┌─ TASK MATERIAL
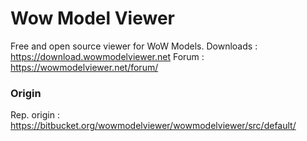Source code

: # Wow Model Viewer

Free and open source viewer for WoW Models.
 Downloads : https://download.wowmodelviewer.net
 Forum : https://wowmodelviewer.net/forum/
 
 ### Origin
 
 Rep. origin : https://bitbucket.org/wowmodelviewer/wowmodelviewer/src/default/
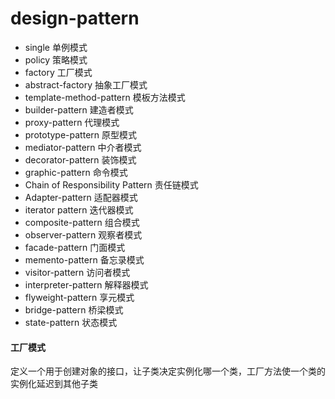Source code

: # design-pattern
- single 单例模式
- policy 策略模式
- factory 工厂模式
- abstract-factory 抽象工厂模式
- template-method-pattern 模板方法模式
- builder-pattern 建造者模式
- proxy-pattern 代理模式
- prototype-pattern 原型模式
- mediator-pattern 中介者模式
- decorator-pattern 装饰模式
- graphic-pattern 命令模式
- Chain of Responsibility Pattern 责任链模式
- Adapter-pattern 适配器模式
- iterator pattern 迭代器模式
- composite-pattern 组合模式
- observer-pattern 观察者模式
- facade-pattern 门面模式
- memento-pattern 备忘录模式
- visitor-pattern 访问者模式
- interpreter-pattern 解释器模式
- flyweight-pattern 享元模式
- bridge-pattern 桥梁模式
- state-pattern 状态模式


#### 工厂模式
定义一个用于创建对象的接口，让子类决定实例化哪一个类，工厂方法使一个类的实例化延迟到其他子类
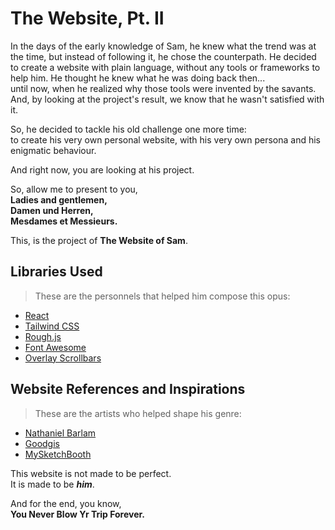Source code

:# The Website, Pt. II

In the days of the early knowledge of Sam, he knew what the trend was at the time,
but instead of following it, he chose the counterpath. He decided to create a website
with plain language, without any tools or frameworks to help him.
He thought he knew what he was doing back then...\
until now, when he realized why those tools were invented by the savants.\
And, by looking at the project's result, we know that he wasn't satisfied with it.

So, he decided to tackle his old challenge one more time:\
to create his very own personal website, with his very own persona and his enigmatic behaviour.

And right now, you are looking at his project.

So, allow me to present to you,\
**Ladies and gentlemen,\
Damen und Herren,\
Mesdames et Messieurs.**

This, is the project of **The Website of Sam**.

## Libraries Used

> These are the personnels that helped him compose this opus:

- [React](https://react.dev/)
- [Tailwind CSS](https://tailwindcss.com/)
- [Rough.js](https://roughjs.com/)
- [Font Awesome](https://fontawesome.com/)
- [Overlay Scrollbars](https://kingsora.github.io/OverlayScrollbars/)

## Website References and Inspirations

> These are the artists who helped shape his genre:

- [Nathaniel Barlam](https://nathanielbarlam.com/)
- [Goodgis](https://goodgis.fun/)
- [MySketchBooth](https://mysketchbooth.com/)

This website is not made to be perfect.\
It is made to be **_him_**.

And for the end, you know,\
**You Never Blow Yr Trip Forever.**
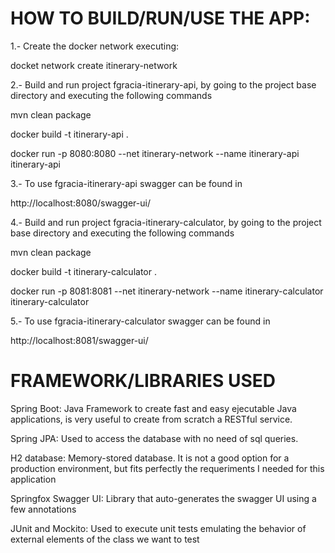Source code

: HOW TO BUILD/RUN/USE THE APP:
============================

1.- Create the docker network executing:

docket network create itinerary-network

2.- Build and run project fgracia-itinerary-api, by going to the project base directory and executing the following commands

mvn clean package

docker build -t itinerary-api .

docker run -p 8080:8080 --net itinerary-network --name itinerary-api itinerary-api


3.- To use fgracia-itinerary-api swagger can be found in

http://localhost:8080/swagger-ui/

4.- Build and run project fgracia-itinerary-calculator, by going to the project base directory and executing the following commands

mvn clean package

docker build -t itinerary-calculator .

docker run -p 8081:8081 --net itinerary-network --name itinerary-calculator itinerary-calculator

5.- To use fgracia-itinerary-calculator swagger can be found in

http://localhost:8081/swagger-ui/


FRAMEWORK/LIBRARIES USED
========================

Spring Boot: Java Framework to create fast and easy ejecutable Java applications, is very useful to create from scratch a RESTful service.

Spring JPA: Used to access the database with no need of sql queries.

H2 database: Memory-stored database. It is not a good option for a production environment, but fits perfectly the requeriments I needed for this application

Springfox Swagger UI: Library that auto-generates the swagger UI using a few annotations

JUnit and Mockito: Used to execute unit tests emulating the behavior of external elements of the class we want to test
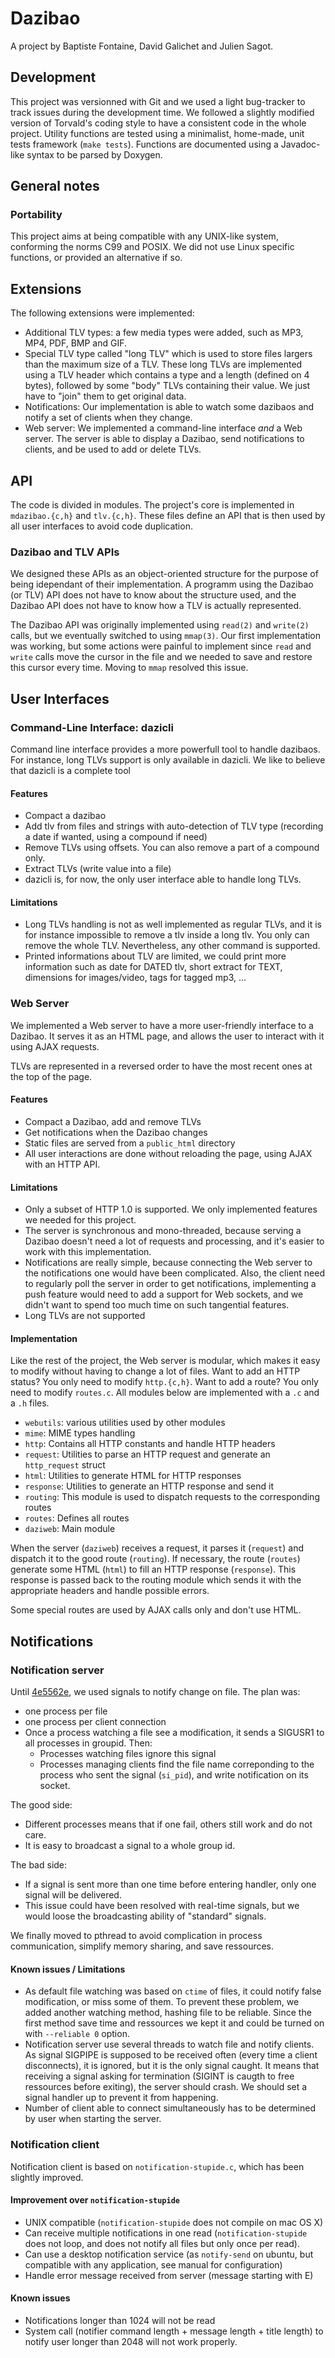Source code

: # Dazibao

A project by Baptiste Fontaine, David Galichet and Julien Sagot.

## Development

This project was versionned with Git and we used a light bug-tracker to track
issues during the development time. We followed a slightly modified version of
Torvald's coding style to have a consistent code in the whole project. Utility
functions are tested using a minimalist, home-made, unit tests framework (`make
tests`). Functions are documented using a Javadoc-like syntax to be parsed by
Doxygen.

## General notes

### Portability

This project aims at being compatible with any UNIX-like system, conforming the
norms C99 and POSIX. We did not use Linux specific functions, or provided an
alternative if so.

## Extensions

The following extensions were implemented:

* Additional TLV types: a few media types were added, such as MP3, MP4, PDF,
  BMP and GIF.
* Special TLV type called "long TLV" which is used to store files largers than
  the maximum size of a TLV. These long TLVs are implemented using a TLV 
  header which contains a type and a length (defined on 4 bytes), followed 
  by some "body" TLVs containing their value. We just have to "join" them to 
  get original data.
* Notifications: Our implementation is able to watch some dazibaos and notify a
  set of clients when they change.
* Web server: We implemented a command-line interface _and_ a Web server. The
  server is able to display a Dazibao, send notifications to clients, and be
  used to add or delete TLVs.

## API

The code is divided in modules. The project's core is implemented in
`mdazibao.{c,h}` and `tlv.{c,h}`. These files define an API that is then used
by all user interfaces to avoid code duplication.

### Dazibao and TLV APIs

We designed these APIs as an object-oriented structure for the purpose of being
idependant of their implementation. A programm using the Dazibao (or TLV) API
does not have to know about the structure used, and the Dazibao API does not
have to know how a TLV is actually represented.

The Dazibao API was originally implemented using `read(2)` and `write(2)`
calls, but we eventually switched to using `mmap(3)`. Our first implementation
was working, but some actions were painful to implement since `read` and
`write` calls move the cursor in the file and we needed to save and restore
this cursor every time. Moving to `mmap` resolved this issue.

## User Interfaces

### Command-Line Interface: dazicli

Command line interface provides a more powerfull tool to handle dazibaos. For 
instance, long TLVs support is only available in dazicli. We like to believe 
that dazicli is a complete tool

#### Features

- Compact a dazibao
- Add tlv from files and strings with auto-detection of TLV type
  (recording a date if wanted, using a compound if need)
- Remove TLVs using offsets. You can also remove a part of a compound only.
- Extract TLVs (write value into a file)
- dazicli is, for now, the only user interface able to handle long TLVs.

#### Limitations

* Long TLVs handling is not as well implemented as regular TLVs, and it is for 
instance impossible to remove a tlv inside a long tlv. You only can remove 
the whole TLV. Nevertheless, any other command is supported.
* Printed informations about TLV are limited, we could print more information 
  such as date for DATED tlv, short extract for TEXT, dimensions for 
  images/video, tags for tagged mp3, ...

### Web Server

We implemented a Web server to have a more user-friendly interface to a
Dazibao. It serves it as an HTML page, and allows the user to interact with it
using AJAX requests.

TLVs are represented in a reversed order to have the most recent ones at the
top of the page.

#### Features

- Compact a Dazibao, add and remove TLVs
- Get notifications when the Dazibao changes
- Static files are served from a `public_html` directory
- All user interactions are done without reloading the page, using AJAX with an
  HTTP API.

#### Limitations

- Only a subset of HTTP 1.0 is supported. We only implemented features we
  needed for this project.
- The server is synchronous and mono-threaded, because serving a Dazibao
  doesn't need a lot of requests and processing, and it's easier to work with
  this implementation.
- Notifications are really simple, because connecting the Web server to the
  notifications one would have been complicated. Also, the client need to
  regularly poll the server in order to get notifications, implementing a push
  feature would need to add a support for Web sockets, and we didn't want to
  spend too much time on such tangential features.
- Long TLVs are not supported

#### Implementation

Like the rest of the project, the Web server is modular, which makes it easy to
modify without having to change a lot of files. Want to add an HTTP status? You
only need to modify `http.{c,h}`. Want to add a route? You only need to modify
`routes.c`. All modules below are implemented with a `.c` and a `.h` files.

* `webutils`: various utilities used by other modules
* `mime`: MIME types handling
* `http`: Contains all HTTP constants and handle HTTP headers
* `request`: Utilities to parse an HTTP request and generate an `http_request`
  struct
* `html`: Utilities to generate HTML for HTTP responses
* `response`: Utilities to generate an HTTP response and send it
* `routing`: This module is used to dispatch requests to the corresponding
  routes
* `routes`: Defines all routes
* `daziweb`: Main module

When the server (`daziweb`) receives a request, it parses it (`request`) and
dispatch it to the good route (`routing`). If necessary, the route (`routes`)
generate some HTML (`html`) to fill an HTTP response (`response`). This
response is passed back to the routing module which sends it with the
appropriate headers and handle possible errors.

Some special routes are used by AJAX calls only and don't use HTML.

## Notifications

### Notification server

Until [4e5562e](4e5562e28d15ed8013407136ed62125a16d6686d), we used signals to
notify change on file. The plan was:
* one process per file
* one process per client connection
* Once a process watching a file see a modification, it sends a SIGUSR1 to all
  processes in groupid. Then:
  * Processes watching files ignore this signal
  * Processes managing clients find the file name correponding to the process
    who sent the signal (`si_pid`), and write notification on its socket.

The good side:
* Different processes means that if one fail, others still work and do not
  care.
* It is easy to broadcast a signal to a whole group id.

The bad side:
* If a signal is sent more than one time before entering handler, only one
  signal will be delivered.
* This issue could have been resolved with real-time signals, but we would
  loose the broadcasting ability of "standard" signals.

We finally moved to pthread to avoid complication in process communication, 
simplify memory sharing, and save ressources.

#### Known issues / Limitations

* As default file watching was based on `ctime` of files, it could notify
  false modification, or miss some of them. To prevent these problem, we 
  added another watching method, hashing file to be reliable. Since the 
  first method save time and ressources we kept it and could be turned on 
  with `--reliable 0` option.
* Notification server use several threads to watch file and notify clients. 
  As signal SIGPIPE is supposed to be received often (every time a client 
  disconnects), it is ignored, but it is the only signal caught. It means 
  that receiving a signal asking for termination (SIGINT is caugth to free 
  ressources before exiting), the server should crash.
  We should set a signal handler up to prevent it from happening.
* Number of client able to connect simultaneously has to be determined by user 
  when starting the server.

### Notification client

Notification client is based on `notification-stupide.c`, which has been 
slightly improved.

#### Improvement over `notification-stupide`

* UNIX compatible (`notification-stupide` does not compile on mac OS X)
* Can receive multiple notifications in one read (`notification-stupide` does 
  not loop, and does not notify all files but only once per read).
* Can use a desktop notification service (as `notify-send` on ubuntu, but 
  compatible with any application, see manual for configuration)
* Handle error message received from server (message starting with E)

#### Known issues

* Notifications longer than 1024 will not be read
* System call (notifier command length + message length + title length) to
  notify user longer than 2048 will not work properly.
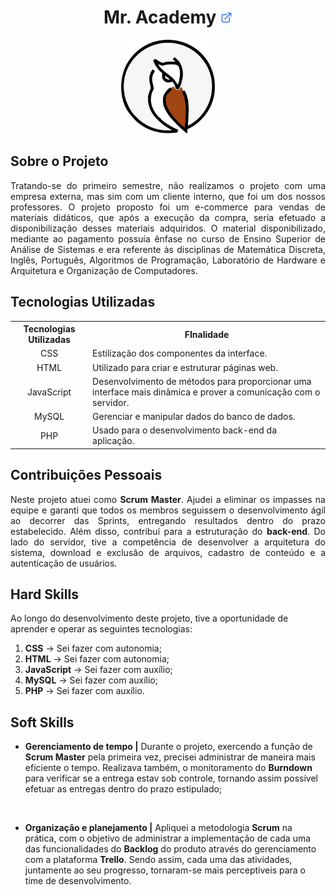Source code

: <h1 align="center"><b>Mr. Academy <a href="https://github.com/ThomasPalma1/FatecPI-01"><img src="/docs/external-link.png"  width="19" height="19"></a>
</h1></b>

<p align="center"> 
   <img src="/docs/owl.png" width="150" height="150">
</p>

## **Sobre o Projeto**

<p align="justify">Tratando-se do primeiro semestre, não realizamos o projeto com uma empresa externa, mas sim com um cliente interno, que foi um dos nossos professores. O projeto proposto foi um e-commerce para vendas de materiais didáticos, que após a execução da compra, seria efetuado a disponibilização desses materiais adquiridos. O material disponibilizado, mediante ao pagamento possuía ênfase no curso de Ensino Superior de Análise de Sistemas e era referente às disciplinas de Matemática Discreta, Inglês, Português, Algoritmos de Programação, Laboratório de Hardware e Arquitetura e Organização de Computadores.</p>

## **Tecnologias Utilizadas**

<table>
    <tr>
        <th>Tecnologias Utilizadas</th>
        <th>FInalidade</th>
    </tr>
    <tr>
        <td align="center">CSS</td>
        <td align="justify">Estilização dos componentes da interface.</td>
    </tr>
    <tr>
        <td align="center">HTML</td>
        <td align="left">Utilizado para criar e estruturar páginas web.</td>
    </tr>
    <tr>
        <td align="center">JavaScript</td>
        <td align="left">Desenvolvimento de métodos para proporcionar uma interface mais dinâmica e prover a comunicação com o servidor.</td>
    </tr>
    <tr>
        <td align="center">MySQL</td>
        <td align="left">Gerenciar e manipular dados do banco de dados.</td>
    </tr>
    <tr>
        <td align="center">PHP</td>
        <td align="left">Usado para o desenvolvimento back-end da aplicação.</td>

</table>

## **Contribuições Pessoais**

<p align="justify">Neste projeto atuei como <b>Scrum Master</b>. Ajudei a eliminar os impasses na equipe e garanti que todos os membros seguissem o desenvolvimento ágil ao decorrer das Sprints, entregando resultados dentro do prazo estabelecido. Além disso, contribuí para a estruturação do <b>back-end</b>. Do lado do servidor, tive a competência de desenvolver a arquitetura do sistema, download e exclusão de arquivos, cadastro de conteúdo e a autenticação de usuários.</p>

## **Hard Skills**

Ao longo do desenvolvimento deste projeto, tive a oportunidade de aprender e operar as seguintes tecnologias:

  1.  **CSS** &#8594; Sei fazer com autonomia;
  3.  **HTML** &#8594; Sei fazer com autonomia;
  3.  **JavaScript** &#8594; Sei fazer com auxílio;
  4.  **MySQL** &#8594; Sei fazer com auxílio;
  5.  **PHP** &#8594; Sei fazer com auxílio.

## **Soft Skills**

* **Gerenciamento de tempo |** Durante o projeto, exercendo a função de  **Scrum Master** pela primeira vez, precisei administrar de maneira mais eficiente o tempo. Realizava também, o monitoramento do **Burndown** para verificar se a entrega estav sob controle, tornando assim possível efetuar as entregas dentro do prazo estipulado;

<br>

* **Organização e planejamento |** Apliquei a metodologia **Scrum** na prática, com o objetivo de administrar a implementação de cada uma das funcionalidades do **Backlog** do produto através do gerenciamento com a plataforma **Trello**. Sendo assim, cada uma das atividades, juntamente ao seu progresso, tornaram-se mais perceptiveis para o time de desenvolvimento.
└─
Quote the listing above, but only from the line that shows "by all user" through the line that shows "calls, but we".

### RESPONSE
by all user interfaces to avoid code duplication.

### Dazibao and TLV APIs

We designed these APIs as an object-oriented structure for the purpose of being
idependant of their implementation. A programm using the Dazibao (or TLV) API
does not have to know about the structure used, and the Dazibao API does not
have to know how a TLV is actually represented.

The Dazibao API was originally implemented using `read(2)` and `write(2)`
calls, but we eventually switched to using `mmap(3)`. Our first implementation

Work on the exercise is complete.